En una movida estratégica de cara a la instalación del nuevo Congreso el próximo 20 de julio, el expresidente Álvaro Uribe y su partido Centro Democrático han ofrecido garantías constitucionales y la promesa de no perseguir a disidentes para asegurar la elección del senador Honorio Henríquez como presidente del Senado para el período 2024-2025. La oferta busca sumar apoyos entre las demás bancadas en una puja que enfrenta a Henríquez, candidato del partido de gobierno, contra Alfredo Deluque, del Partido de la U, quien cuenta con el respaldo del gobierno entrante de Abelardo de la Espriella y de Cambio Radical y Salvación Nacional.
Las garantías de Uribe para la presidencia del Senado
Con 17 curules, el Centro Democrático es la bancada más grande en el Senado, resultado de más de 3 millones de votos obtenidos en las pasadas elecciones. Sin embargo, no tiene el respaldo del nuevo gobierno, que apoya a Deluque. Ante esto, Uribe ha garantizado que su partido se abstendrá de perseguir a quienes se aparten de la línea oficial y asegurará el respeto a los derechos constitucionales y legales de todas las bancadas. «Sabemos qué es persecución», declaró Uribe, quien también prometió discutir con respeto las iniciativas de otros partidos y apoyar los proyectos del gobierno que correspondan a sus propuestas. En sus palabras textuales, «apoyaremos los proyectos del gobierno que correspondan a sus propuestas; los de nuestro Partido sometidos al análisis del gobierno y de todas las bancadas; y se discutirán con respeto los de bancadas diferentes».

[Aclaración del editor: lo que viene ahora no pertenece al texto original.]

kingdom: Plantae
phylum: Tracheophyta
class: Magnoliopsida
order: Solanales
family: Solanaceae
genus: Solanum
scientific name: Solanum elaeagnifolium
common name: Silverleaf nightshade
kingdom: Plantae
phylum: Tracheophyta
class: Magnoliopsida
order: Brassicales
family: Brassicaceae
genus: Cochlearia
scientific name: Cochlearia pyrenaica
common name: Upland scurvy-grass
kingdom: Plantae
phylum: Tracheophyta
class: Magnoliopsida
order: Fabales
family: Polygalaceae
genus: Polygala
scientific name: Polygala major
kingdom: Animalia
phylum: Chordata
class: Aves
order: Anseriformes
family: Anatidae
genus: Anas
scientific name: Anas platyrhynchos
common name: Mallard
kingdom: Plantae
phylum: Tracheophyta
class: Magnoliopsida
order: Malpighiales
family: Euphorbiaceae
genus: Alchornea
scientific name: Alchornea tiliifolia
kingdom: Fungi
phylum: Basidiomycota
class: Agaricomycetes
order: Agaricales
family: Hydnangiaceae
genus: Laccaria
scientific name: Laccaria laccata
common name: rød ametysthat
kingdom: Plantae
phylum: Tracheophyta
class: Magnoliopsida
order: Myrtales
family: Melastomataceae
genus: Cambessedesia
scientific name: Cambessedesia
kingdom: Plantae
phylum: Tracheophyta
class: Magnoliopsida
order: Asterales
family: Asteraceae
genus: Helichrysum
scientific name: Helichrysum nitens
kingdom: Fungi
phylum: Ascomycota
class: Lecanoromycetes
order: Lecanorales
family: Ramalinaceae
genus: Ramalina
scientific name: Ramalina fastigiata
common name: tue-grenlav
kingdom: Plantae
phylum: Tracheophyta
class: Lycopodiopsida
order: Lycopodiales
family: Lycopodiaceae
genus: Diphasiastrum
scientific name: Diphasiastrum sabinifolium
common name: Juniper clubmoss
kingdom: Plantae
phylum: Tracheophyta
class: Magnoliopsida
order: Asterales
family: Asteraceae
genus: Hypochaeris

Honorio Henríquez, quien se ha desempeñado como primer y segundo vicepresidente del Senado, así como presidente y vicepresidente de la Comisión Séptima, es reconocido por su trayectoria. Uribe destacó que Henríquez «es una persona de diálogo, con una carrera probada en coherencia, transparencia y garantías para los demás». La elección del 20 de julio definirá no solo el control de la agenda legislativa, sino también la relación entre el nuevo Congreso y el gobierno de Gustavo Petro, en un contexto donde el Centro Democrático, otrora principal partido de oposición durante el gobierno de Petro, ahora busca liderar la mesa directiva.
«El Centro Democrático fue el partido más coherente en la lucha antipetrista, en el congreso y en las calles. Centro Democrático se merece la presidencia del Senado con Honorio Henríquez. Todo el apoyo»
Jaime Arizabaleta, congresista
«Mi respaldo para @honohenriquez. Durante años ha defendido con coherencia los principios de la seguridad, la legalidad, la libertad y el fortalecimiento de nuestras instituciones»
José Jaime Uscátegui, representante
«Es una tradición de demasiados años, donde quien queda de presidente es quien tiene las mayorías como partido de gobierno. En este caso es el Centro Democrático… Por eso es natural que el partido esté buscando esa presidencia y lo que corresponde es que se la respeten»
Paloma Valencia, excandidata presidencial
La disputa evidencia las tensiones políticas de cara al nuevo período legislativo. Mientras el Centro Democrático apela a su fuerza numérica y a ofrecimientos de garantías, el gobierno entrante y sus aliados impulsan a Deluque. La decisión final estará en manos de los 108 senadores el próximo 20 de julio, en una jornada que marcará el rumbo del Congreso.